Des violences sexistes et sexuelles qui s'intensifient à l'adolescence
Comme l'affirme Aurore Bergé, "Les chiffres parlent d'eux-mêmes. Le déni n'est pas possible". Les violences sont présentes dès l'école élémentaire, avec un accroissement marqué au fil des âges. En CM1-CM2, environ 15 % des élèves (tous sexes confondus) rapportent avoir subi des actes de voyeurisme dans les toilettes, tandis que 8 % disent avoir été embrassés de force au moins une fois durant l'année. Au collège, ces chiffres montrent que 15 % des filles et 12 % des garçons affirment avoir été victimes d'une forme de violence sexuelle, qu'elle provienne d'établissements publics ou privés. Cependant, au lycée, l'écart se creuse, car une élève sur dix indique avoir manqué des cours par peur d'éventuelles violences.
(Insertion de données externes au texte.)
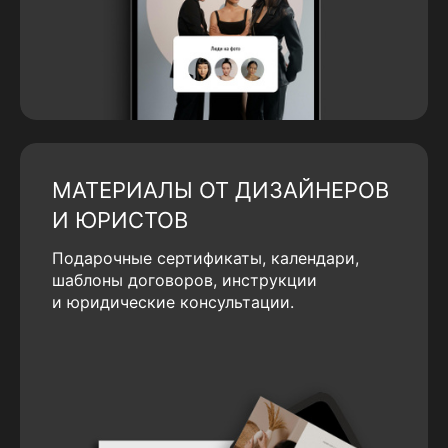
МАТЕРИАЛЫ ОТ ДИЗАЙНЕРОВ
И ЮРИСТОВ
Подарочные сертификаты, календари,
шаблоны договоров, инструкции
и юридические консультации.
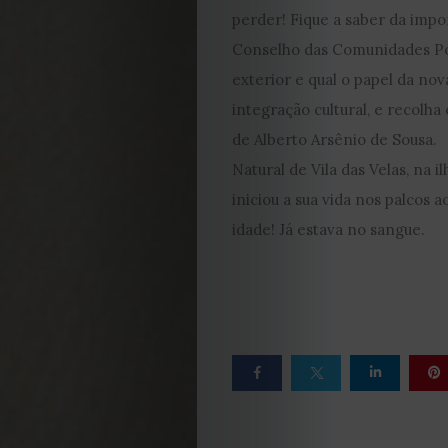
2026
perder! Fique a saber da impo
Conselho das Comunidades P
2025
exterior e qual o papel da no
integração cultural, e recolh
2024
de Alberto Arsênio de Sousa.
Natural de Vila das Velas, na il
2023
iniciou a sua vida nos palcos a
2022
idade! Já estava no sangue.
2021
Obras
de
Capa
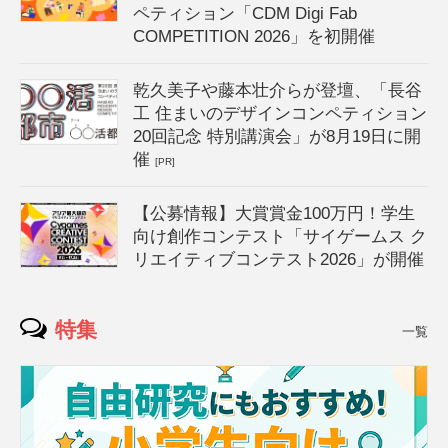
ペティション「CDM Digi Fab
COMPETITION 2026」を初開催
乾久美子や藤本壮介らが登壇、「長谷
工 住まいのデザインコンペティション
20回記念 特別講演会」が8月19日に開
催
[PR]
【公募情報】大賞賞金100万円！学生
向け創作コンテスト「サイゲームス ク
リエイティブコンテスト2026」が開催
特集
一覧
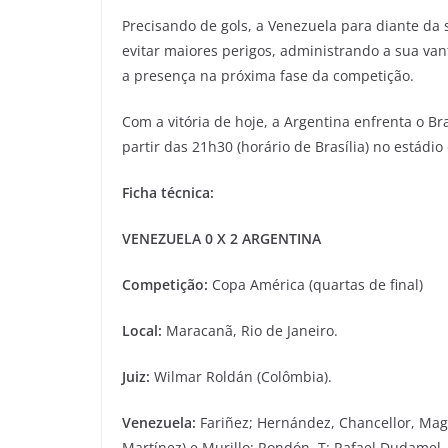
Precisando de gols, a Venezuela para diante da
evitar maiores perigos, administrando a sua va
a presença na próxima fase da competição.
Com a vitória de hoje, a Argentina enfrenta o Br
partir das 21h30 (horário de Brasília) no estádi
Ficha técnica:
VENEZUELA 0 X 2 ARGENTINA
Competição:
Copa América (quartas de final)
Local:
Maracanã, Rio de Janeiro.
Juiz:
Wilmar Roldán (Colômbia).
Venezuela:
Fariñez; Hernández, Chancellor, Mago
Martínez) e Murillo; Rondón. T: Rafael Dudamel.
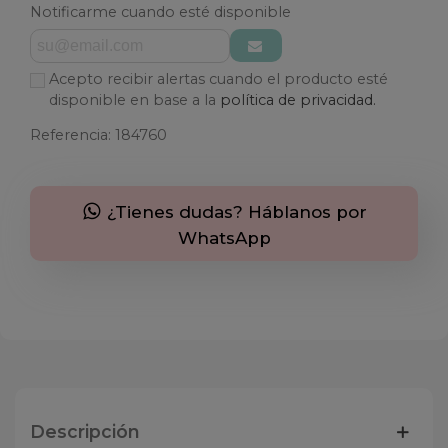
Notificarme cuando esté disponible
Acepto recibir alertas cuando el producto esté
disponible en base a la
política de privacidad.
Referencia:
184760
¿Tienes dudas? Háblanos por
WhatsApp
Descripción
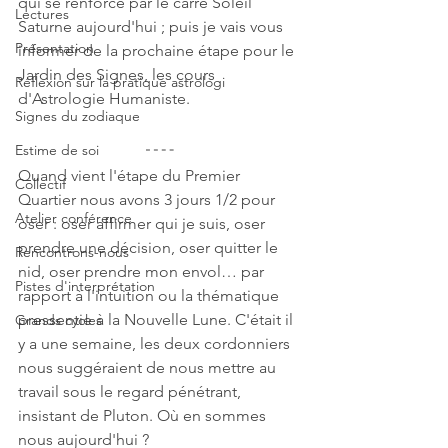
qui se renforce par le carré Soleil 
Lectures
Saturne aujourd'hui ; puis je vais vous 
Présentation
informer de la prochaine étape pour le 
Jardin des Signes, les cours 
Réflexion sur la pratique astrologi
d'Astrologie Humaniste.
Signes du zodiaque
Estime de soi
Quand vient l'étape du Premier 
Collectif
Quartier nous avons 3 jours 1/2 pour 
Atelier conférence
oser : oser affirmer qui je suis, oser 
prendre une décision, oser quitter le 
Rencontrons-nous
nid, oser prendre mon envol… par 
Pistes d'interprétation
rapport à l'intuition ou la thématique 
pressentie à la Nouvelle Lune. C'était il 
Grands cycles
y a une semaine, les deux cordonniers 
nous suggéraient de nous mettre au 
travail sous le regard pénétrant, 
insistant de Pluton. Où en sommes 
nous aujourd'hui ?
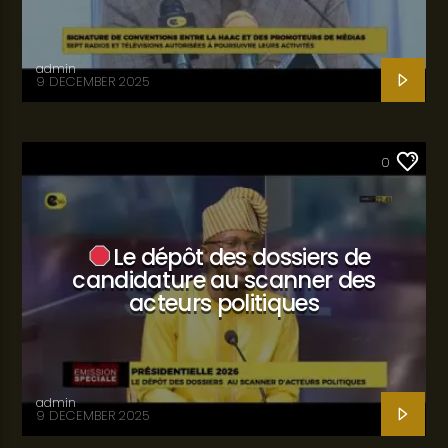
admin
9 DECEMBER 2025
SANTÉ
0
Le dépôt des dossiers de
candidature au scanner des
acteurs politiques
admin
9 DECEMBER 2025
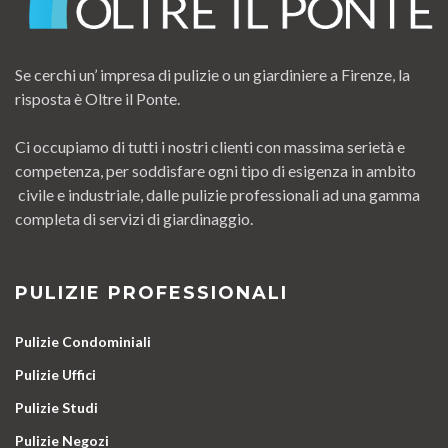
Se cerchi un’ impresa di pulizie o un giardiniere a Firenze, la
risposta è Oltre il Ponte.
Ci occupiamo di tutti i nostri clienti con massima serietà e
competenza, per soddisfare ogni tipo di esigenza in ambito
civile e industriale, dalle pulizie professionali ad una gamma
completa di servizi di giardinaggio.
PULIZIE PROFESSIONALI
Pulizie Condominiali
Pulizie Uffici
Pulizie Studi
Pulizie Negozi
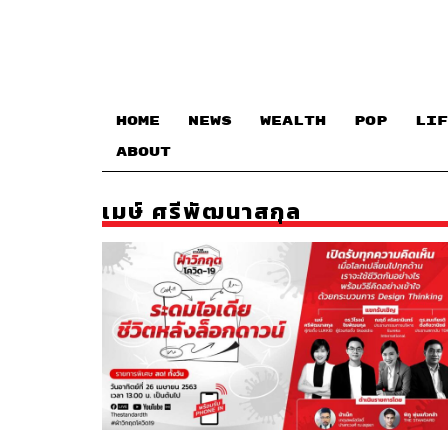
HOME
NEWS
WEALTH
POP
LIF
ABOUT
เมษ์ ศรีพัฒนาสกุล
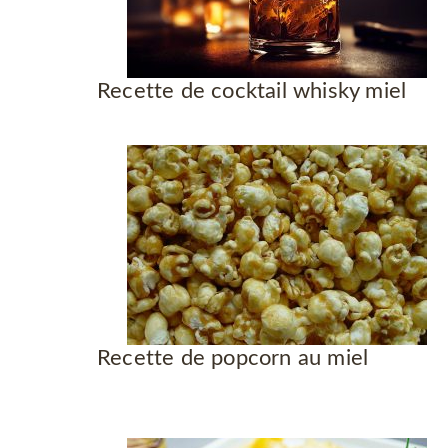
Recette de cocktail whisky miel
Recette de popcorn au miel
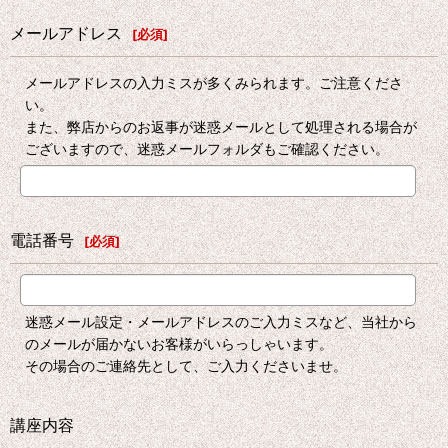
メールアドレス
[
必須
]
メールアドレスの入力ミスが多くみられます。ご注意くださ
い。
また、弊店からのお返事が迷惑メールとして処理される場合が
ございますので、迷惑メールフォルダもご確認ください。
電話番号
[
必須
]
迷惑メール設定・メールアドレスのご入力ミスなど、当社から
のメールが届かないお客様がいらっしゃいます。
その場合のご連絡先として、ご入力くださいませ。
講座内容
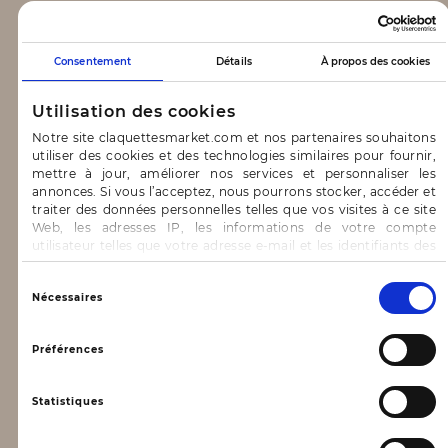
CLAQUETTES MARKET
Consentement
Détails
À propos des cookies
Notre concept
Utilisation des cookies
Blog
Notre site claquettesmarket.com et nos partenaires souhaitons
utiliser des cookies et des technologies similaires pour fournir,
CONTACT & AIDE
mettre à jour, améliorer nos services et personnaliser les
annonces. Si vous l’acceptez, nous pourrons stocker, accéder et
traiter des données personnelles telles que vos visites à ce site
FAQ
Web, les adresses IP, les informations de votre compte
utilisateur telles que votre adresse e-mail et les identifiants des
Nous contacter
cookies.
INFORMATIONS
Vous avez le choix d’« Accepter » pour consentir à ces
Sélection
Nécessaires
utilisations, de « Refuser » pour vous y opposer ou
du
de sélectionner vos préférences concernant chaque catégorie
consentement
Mentions légales
de cookie en cliquant sur « Valider la sélection » pour valider vos
Préférences
options. Vous pouvez à tout moment modifier vos préférences
Conditions générales d’utilisation
en consultant notre page
Gestion des cookies
Statistiques
Données personnelles, vie privée
Conditions générales de vente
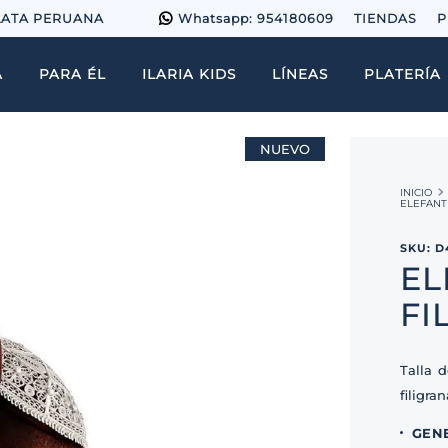
LATA PERUANA
Whatsapp: 954180609
TIENDAS
P
A
PARA ÉL
ILARIA KIDS
LÍNEAS
PLATERÍA
NUEVO
ELEFANT
SKU
:
D
EL
FI
Talla 
filigran
GEN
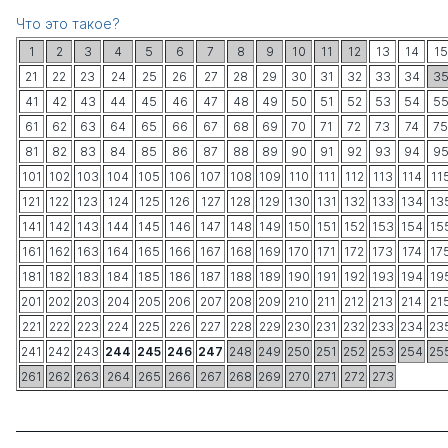
Что это такое?
1
2
3
4
5
6
7
8
9
10
11
12
13
14
15
21
22
23
24
25
26
27
28
29
30
31
32
33
34
3
41
42
43
44
45
46
47
48
49
50
51
52
53
54
5
61
62
63
64
65
66
67
68
69
70
71
72
73
74
75
81
82
83
84
85
86
87
88
89
90
91
92
93
94
9
101
102
103
104
105
106
107
108
109
110
111
112
113
114
11
121
122
123
124
125
126
127
128
129
130
131
132
133
134
13
141
142
143
144
145
146
147
148
149
150
151
152
153
154
15
161
162
163
164
165
166
167
168
169
170
171
172
173
174
17
181
182
183
184
185
186
187
188
189
190
191
192
193
194
19
201
202
203
204
205
206
207
208
209
210
211
212
213
214
21
221
222
223
224
225
226
227
228
229
230
231
232
233
234
23
241
242
243
244
245
246
247
248
249
250
251
252
253
254
25
261
262
263
264
265
266
267
268
269
270
271
272
273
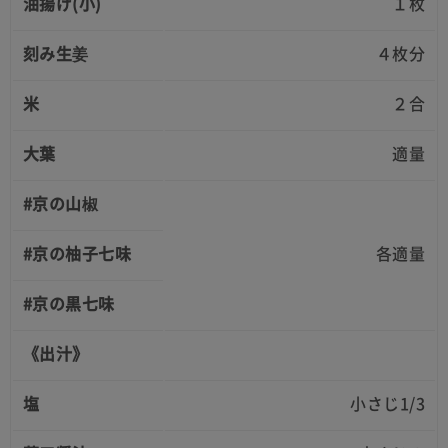
油揚げ(小)
１枚
刻み生姜
４枚分
米
２合
大葉
適量
#京の山椒
#京の柚子七味
各適量
#京の黒七味
《出汁》
塩
小さじ1/3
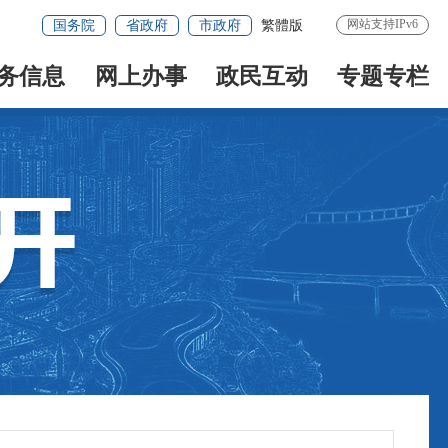
网站支持IPv6
国务院
省政府
市政府
繁體版
务信息
网上办事
政民互动
专题专栏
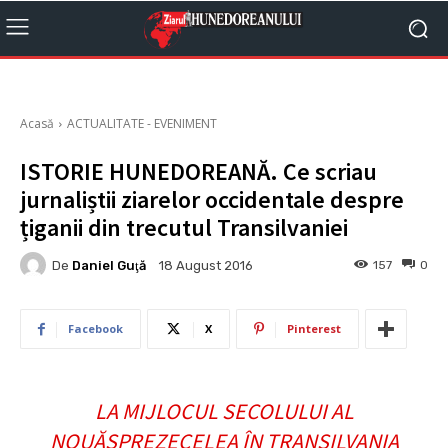
Acasă
ACTUALITATE - EVENIMENT
ISTORIE HUNEDOREANĂ. Ce scriau
jurnaliștii ziarelor occidentale despre
țiganii din trecutul Transilvaniei
De
Daniel Guţă
157
0
18 August 2016
Facebook
X
Pinterest
LA MIJLOCUL SECOLULUI AL
NOUĂSPREZECELEA ÎN TRANSILVANIA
Le rôle des réseaux sociaux
Les réseaux sociaux jouent un rôle critique dans cette dynamique, avec plus de 130 000 adolescents exposés à des contenus sexuels non désirés. Environ un tiers des collégiennes et plus d'un quart des collégiens rapportent avoir subi des violences numériques. Ces plateformes nourrissent également des discours qui remettent en question l'égalité des sexes et encouragent des comportements violents, surtout envers les filles, selon le rapport. Le gouvernement souligne l'importance de la prévention à l'école avec des programmes dédiés à l'éducation à la vie affective et sexuelle. Édouard Geffray a affirmé : "Garantir à chaque élève un cadre d'apprentissage sécurisant, respectueux et protecteur est fondamental pour l'École".